Benim gibi daha önce hiç sirke gitmemiş olan Oğuzhan da planımıza dahil oldu ve sonunda geçen akşamların birinde gittik..



Fakir Balkan ülkeleri görünümünde kurulmuş bir lunaparkın ortasında kocaman bir sirk çadırı..
Önce kocaman bir pamukşeker aldık küçük hanıma, onu yiye yiye eski paslanmış aletleri gezdik..
Bunlara binmeye nasıl cesaret ediyor insanlar diye hayrete düştük..
Ben bikaç fotoğraf çektim..



Gösteri saati geldi ve biz de en önde yerlerimize kurulduk heyecanla :)
Sihirbazlık gösterileri ile başladı..
İçinden 3 kocaman tavşanı çıkardığı minicik kutu gösterisi hakikaten iyiydi..






Üstelik öncesinde kutunun içi de boştu, valla anlayamadık 3 tavşan neresinde saklanıyordu kutunun..
Tavşanlar fotoğrafta gördüğünüz kadar da büyüktü..




Sihirbazlık gösterilerinin ardından akrobasi gösterileri başladı..
Onlar nasıl lastik gibi vücutlardı inanılmaz..


Bir ara sahneye çocuk istediler..
Onlar minik çocuklara bakınsalar da seyirciler arasından, Öykü "ben de çıkmak istiyorum" diye söylenmeye başlayınca, “gerçekten istiyorsan çık sen de” dememle onun kendini sahneye atması bir oldu :)

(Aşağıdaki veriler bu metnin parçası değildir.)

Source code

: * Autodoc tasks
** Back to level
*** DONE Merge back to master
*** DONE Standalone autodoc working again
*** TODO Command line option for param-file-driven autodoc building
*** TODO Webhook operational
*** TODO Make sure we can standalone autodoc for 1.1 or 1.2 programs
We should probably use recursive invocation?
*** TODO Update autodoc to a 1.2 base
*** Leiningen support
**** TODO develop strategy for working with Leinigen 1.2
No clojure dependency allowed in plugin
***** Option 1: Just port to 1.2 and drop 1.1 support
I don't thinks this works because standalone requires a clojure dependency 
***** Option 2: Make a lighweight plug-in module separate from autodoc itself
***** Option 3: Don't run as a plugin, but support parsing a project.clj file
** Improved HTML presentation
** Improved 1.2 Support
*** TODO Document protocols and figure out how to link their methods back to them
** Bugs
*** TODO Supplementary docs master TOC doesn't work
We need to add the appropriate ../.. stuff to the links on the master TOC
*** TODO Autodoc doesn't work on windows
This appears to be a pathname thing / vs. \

Bu çocuktaki cesarete hayranım bişey diyemiyorum..
Fotoğraflar her şeyi anlatıyor zaten..


















2 dev ama gerçekten dev yılanla yapılan şovdan sonra da sirk bitti ?!??!
"Nasıl yaniii" diye biz birbirimize baksak da, Öyküyü “sen bizi kandırdın, hani nerde aslanlar, traplezden atlayan kızlar maymunlar” diye sıkıştırsak da sirk bitmişti..
Buna sirk değil akrobasi gösterileri desek daha doğru ad vermiş oluruz..
Ama topu topu 3TL lik gösteri de ancak bu kadar olur :)

Sirkten çıkınca, eski püskü aletlere binmek gibi bir ihtimalin sözkonusu bile olamayacağını hatırlatınca ben, sadece çarpışan arabalara bindiler Oğuzhanla ikisi..


Sonuç 3 liraya; kendimizi Macaristanda falan sandığımız gezici bir lunaparkın içinde ve akrobasi hareketleri, yılanlı gösteriler eşliğinde değişik bir akşam yaşadık..

Benim aklımda tek kalan şey Öykünün sahneye fırlayışı ve onu yukarılarda görmem !!